# [Dataset records]
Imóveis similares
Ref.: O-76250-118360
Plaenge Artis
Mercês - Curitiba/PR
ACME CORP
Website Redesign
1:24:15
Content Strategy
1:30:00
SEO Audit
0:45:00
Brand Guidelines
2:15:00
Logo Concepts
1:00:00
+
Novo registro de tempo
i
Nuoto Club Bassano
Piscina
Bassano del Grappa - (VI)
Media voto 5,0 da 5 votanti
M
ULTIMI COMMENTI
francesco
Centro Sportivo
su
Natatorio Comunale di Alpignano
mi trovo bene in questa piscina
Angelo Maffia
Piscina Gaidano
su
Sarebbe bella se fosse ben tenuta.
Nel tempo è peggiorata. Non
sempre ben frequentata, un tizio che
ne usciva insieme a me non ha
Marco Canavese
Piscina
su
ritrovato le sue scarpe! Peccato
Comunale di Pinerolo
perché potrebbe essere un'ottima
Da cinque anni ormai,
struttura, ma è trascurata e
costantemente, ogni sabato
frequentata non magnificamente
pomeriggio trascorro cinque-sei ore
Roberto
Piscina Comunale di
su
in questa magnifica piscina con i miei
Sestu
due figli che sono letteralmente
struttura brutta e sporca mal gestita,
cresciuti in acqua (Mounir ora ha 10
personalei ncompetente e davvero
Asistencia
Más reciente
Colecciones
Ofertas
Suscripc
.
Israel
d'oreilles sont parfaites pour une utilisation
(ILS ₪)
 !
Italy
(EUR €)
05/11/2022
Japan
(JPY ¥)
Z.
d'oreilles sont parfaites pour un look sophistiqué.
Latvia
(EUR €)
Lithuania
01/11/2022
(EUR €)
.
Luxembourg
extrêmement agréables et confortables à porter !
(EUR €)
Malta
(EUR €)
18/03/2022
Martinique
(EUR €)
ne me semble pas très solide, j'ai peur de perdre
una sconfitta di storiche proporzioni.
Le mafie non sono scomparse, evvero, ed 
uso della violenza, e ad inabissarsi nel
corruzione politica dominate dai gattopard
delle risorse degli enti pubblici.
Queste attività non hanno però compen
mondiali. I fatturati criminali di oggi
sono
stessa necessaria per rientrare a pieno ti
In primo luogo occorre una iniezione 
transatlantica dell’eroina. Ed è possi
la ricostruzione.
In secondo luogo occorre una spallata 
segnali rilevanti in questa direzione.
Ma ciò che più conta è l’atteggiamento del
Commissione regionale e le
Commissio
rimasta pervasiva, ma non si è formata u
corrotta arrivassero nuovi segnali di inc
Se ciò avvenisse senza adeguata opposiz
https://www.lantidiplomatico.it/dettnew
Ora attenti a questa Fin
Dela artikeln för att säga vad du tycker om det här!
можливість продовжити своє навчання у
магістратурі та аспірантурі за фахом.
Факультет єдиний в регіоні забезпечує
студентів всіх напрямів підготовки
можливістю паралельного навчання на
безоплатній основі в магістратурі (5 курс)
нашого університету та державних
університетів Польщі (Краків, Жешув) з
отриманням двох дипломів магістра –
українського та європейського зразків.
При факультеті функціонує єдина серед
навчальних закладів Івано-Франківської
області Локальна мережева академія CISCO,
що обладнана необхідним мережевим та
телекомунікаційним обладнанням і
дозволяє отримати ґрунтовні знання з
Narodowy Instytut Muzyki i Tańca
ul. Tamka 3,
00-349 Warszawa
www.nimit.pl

# [To-do item]
Reproduce the lines of the entries above from the one with "Comunale di Pinerolo" to the one with "нашого університету та державних", both included, exactly and without any other line.

# [Exercise output]
Comunale di Pinerolo
perché potrebbe essere un'ottima
Da cinque anni ormai,
struttura, ma è trascurata e
costantemente, ogni sabato
frequentata non magnificamente
pomeriggio trascorro cinque-sei ore
Roberto
Piscina Comunale di
su
in questa magnifica piscina con i miei
Sestu
due figli che sono letteralmente
struttura brutta e sporca mal gestita,
cresciuti in acqua (Mounir ora ha 10
personalei ncompetente e davvero
Asistencia
Más reciente
Colecciones
Ofertas
Suscripc
.
Israel
d'oreilles sont parfaites pour une utilisation
(ILS ₪)
 !
Italy
(EUR €)
05/11/2022
Japan
(JPY ¥)
Z.
d'oreilles sont parfaites pour un look sophistiqué.
Latvia
(EUR €)
Lithuania
01/11/2022
(EUR €)
.
Luxembourg
extrêmement agréables et confortables à porter !
(EUR €)
Malta
(EUR €)
18/03/2022
Martinique
(EUR €)
ne me semble pas très solide, j'ai peur de perdre
una sconfitta di storiche proporzioni.
Le mafie non sono scomparse, evvero, ed 
uso della violenza, e ad inabissarsi nel
corruzione politica dominate dai gattopard
delle risorse degli enti pubblici.
Queste attività non hanno però compen
mondiali. I fatturati criminali di oggi
sono
stessa necessaria per rientrare a pieno ti
In primo luogo occorre una iniezione 
transatlantica dell’eroina. Ed è possi
la ricostruzione.
In secondo luogo occorre una spallata 
segnali rilevanti in questa direzione.
Ma ciò che più conta è l’atteggiamento del
Commissione regionale e le
Commissio
rimasta pervasiva, ma non si è formata u
corrotta arrivassero nuovi segnali di inc
Se ciò avvenisse senza adeguata opposiz
https://www.lantidiplomatico.it/dettnew
Ora attenti a questa Fin
Dela artikeln för att säga vad du tycker om det här!
можливість продовжити своє навчання у
магістратурі та аспірантурі за фахом.
Факультет єдиний в регіоні забезпечує
студентів всіх напрямів підготовки
можливістю паралельного навчання на
безоплатній основі в магістратурі (5 курс)
нашого університету та державних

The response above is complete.